Der "Naturwissenschaften" Thread

Es müssten wenige 100 Menschen reichen. Vor allem Frauen die gebärfähig sind. Befruchtete Eizellen kann man vorher einfrieren.
Ansonsten Wissenschaftler, Techniker, Arbeiter.

Nein, das reicht nicht annähernd für ein Generationenschiff. Und die Ausbildung ist sekundär, da ohnehin alle Lerneinrichtungen an Bord vorhanden sind. Ein Generationenschiff mit der von mir angenommenen Flugdauer von 1000 Jahren würde wenigstens 3000 Generationen beherbergen. Schon allein um Inzucht in diesem Zeitraum in Grenzen zu halten, brauchst du eine wenigstens fünstellige Populationsgröße, aber auch aus psychosozialen Gründen. Die Menschen auf so einem Flug sind schon mehr als genug Stress und Einschränkungen ausgesetzt, da willst du denen nicht auch noch die Partnerwahl vorschreiben. Und du brauchst genug Masse, um Schwankungen (Geschlechterverteilungen, Fähigkeiten und Interessen, Krankheiten oder andere Verlustgründe) wegzupuffern. Ich würde mit wenigstens 100 Personen pro Jahrgang planen.

Das ist dann immer noch nicht mehr, als auf einer durchschnittlichen deutschen Großstadtsschule. Stell dir mal vor, du wärst von Geburt an und bis zu deinem Tod mit den Leuten, mit denen zu schon zur Schule gegangen bist, in einem Raumschiff zusammengepfercht.
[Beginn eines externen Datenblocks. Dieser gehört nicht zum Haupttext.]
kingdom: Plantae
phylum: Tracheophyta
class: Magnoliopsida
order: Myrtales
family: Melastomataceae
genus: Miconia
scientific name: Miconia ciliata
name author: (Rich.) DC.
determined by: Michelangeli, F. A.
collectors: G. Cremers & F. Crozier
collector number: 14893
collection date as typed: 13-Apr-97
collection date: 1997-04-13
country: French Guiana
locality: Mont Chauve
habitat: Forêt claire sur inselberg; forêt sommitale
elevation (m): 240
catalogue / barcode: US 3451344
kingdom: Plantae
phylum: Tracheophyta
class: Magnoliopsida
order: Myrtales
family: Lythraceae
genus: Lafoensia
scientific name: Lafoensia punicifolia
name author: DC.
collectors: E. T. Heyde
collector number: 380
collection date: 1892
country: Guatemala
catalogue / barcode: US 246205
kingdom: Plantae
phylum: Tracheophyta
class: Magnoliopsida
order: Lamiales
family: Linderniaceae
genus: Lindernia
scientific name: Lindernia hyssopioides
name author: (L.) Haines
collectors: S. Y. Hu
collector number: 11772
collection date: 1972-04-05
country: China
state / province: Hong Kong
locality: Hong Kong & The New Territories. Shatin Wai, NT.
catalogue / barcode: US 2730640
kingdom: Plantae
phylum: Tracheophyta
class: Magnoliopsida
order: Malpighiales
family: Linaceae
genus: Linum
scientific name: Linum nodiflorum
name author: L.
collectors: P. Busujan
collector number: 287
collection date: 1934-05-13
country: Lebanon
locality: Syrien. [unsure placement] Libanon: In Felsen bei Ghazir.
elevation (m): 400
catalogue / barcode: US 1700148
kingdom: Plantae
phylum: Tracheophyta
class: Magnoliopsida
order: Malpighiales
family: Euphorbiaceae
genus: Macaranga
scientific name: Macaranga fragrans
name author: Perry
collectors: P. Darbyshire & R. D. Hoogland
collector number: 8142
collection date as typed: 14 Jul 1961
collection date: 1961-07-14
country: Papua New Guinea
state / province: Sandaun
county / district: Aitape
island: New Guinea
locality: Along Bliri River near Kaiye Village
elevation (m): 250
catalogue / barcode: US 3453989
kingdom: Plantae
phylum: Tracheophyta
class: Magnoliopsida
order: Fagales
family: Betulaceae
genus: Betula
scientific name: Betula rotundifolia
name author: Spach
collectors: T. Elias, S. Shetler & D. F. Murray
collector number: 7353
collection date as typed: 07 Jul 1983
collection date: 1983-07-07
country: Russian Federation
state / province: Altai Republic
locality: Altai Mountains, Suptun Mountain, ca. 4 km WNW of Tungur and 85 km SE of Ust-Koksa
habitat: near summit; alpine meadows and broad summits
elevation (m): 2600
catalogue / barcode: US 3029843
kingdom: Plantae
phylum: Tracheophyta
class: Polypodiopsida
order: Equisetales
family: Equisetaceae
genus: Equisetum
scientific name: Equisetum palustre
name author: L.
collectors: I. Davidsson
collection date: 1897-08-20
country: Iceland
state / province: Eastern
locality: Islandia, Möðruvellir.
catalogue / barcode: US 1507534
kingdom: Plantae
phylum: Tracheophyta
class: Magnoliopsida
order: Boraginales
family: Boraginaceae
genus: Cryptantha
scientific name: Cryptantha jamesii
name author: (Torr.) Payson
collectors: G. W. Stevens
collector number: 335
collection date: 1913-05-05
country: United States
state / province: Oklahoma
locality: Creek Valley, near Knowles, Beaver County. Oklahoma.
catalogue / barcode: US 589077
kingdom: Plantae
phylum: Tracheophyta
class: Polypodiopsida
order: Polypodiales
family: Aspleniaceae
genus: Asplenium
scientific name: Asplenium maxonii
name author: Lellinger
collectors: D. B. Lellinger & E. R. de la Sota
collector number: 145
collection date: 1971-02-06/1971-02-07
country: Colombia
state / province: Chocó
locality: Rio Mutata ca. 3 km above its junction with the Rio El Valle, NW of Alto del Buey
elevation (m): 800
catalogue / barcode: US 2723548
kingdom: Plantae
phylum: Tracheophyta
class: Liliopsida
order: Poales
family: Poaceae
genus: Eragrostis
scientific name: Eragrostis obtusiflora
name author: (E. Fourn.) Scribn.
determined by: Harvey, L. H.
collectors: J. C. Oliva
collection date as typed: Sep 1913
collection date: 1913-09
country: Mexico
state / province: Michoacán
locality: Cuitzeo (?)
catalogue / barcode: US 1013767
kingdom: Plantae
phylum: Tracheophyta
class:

Mit nichts anderem zu tun, als diese Gemeinschaft zu versorgen und den Karren am fliegen zu halten und irgendwann eine neue Generation zu zeugen, wobei der Commander nach Kapazität und Altersstruktur vorgibt, wie viele Kinder zu zeugen sind. Vielleicht sollen auch noch diverse Fähigkeiten geübt werden, die auf einem Raumschiff komplett nutzlos sind, aber in 300 Jahren von Pionieren auf einem fremden Planeten benötigt werden. So oder so sind es genau die gleichen Tätigkeiten, die auch schon deine Urururgroßeltern gemacht haben und die auch noch deine Urururgroßenkel machen werden. Vermutlich unter Nutzung der gleichen Werkzeuge, definitiv an den gleichen Orten und in den gleichen Räumlichkeiten. Ohne Alternativen, ohne Flucht- oder Entfaltungsmöglichkeit. Immer mit der Angst im Nacken, dass einen morgen ein übersehener Komet erwischt. Und das alles nur, damit ferne Nachkommen irgendwann auf einem Planeten landen können, der am Ende doch nicht so lebensfreundlich ist, wie gehofft.

Schon ein Generationenschiff dieses Ausmaßes ist eine ziemliche Horrorvision. Eins mit 100 Personen würde deine Altersgruppe auf weniger als eine halbe Klassengruppe zusammenschrumpfen lassen. Dann kannst du dir nicht mal mehr die Bingorunde aussuchen und mit wem du dann zwei Kinder großziehen wirst (die vermutlich nicht mal deine leiblichen sein werden), wird schon vor deiner Geburt festgelegt sein, genauso welchen Job du wann machst. So etwas bräuchte man gar nicht erst losschicken - die Wahrscheinlichkeit, dass schon im ersten Jahrhundert einer am Rad dreht und überlebenswichtige Dinge (z.B. die restliche Crew) zerstört, läge bei nahe 100%.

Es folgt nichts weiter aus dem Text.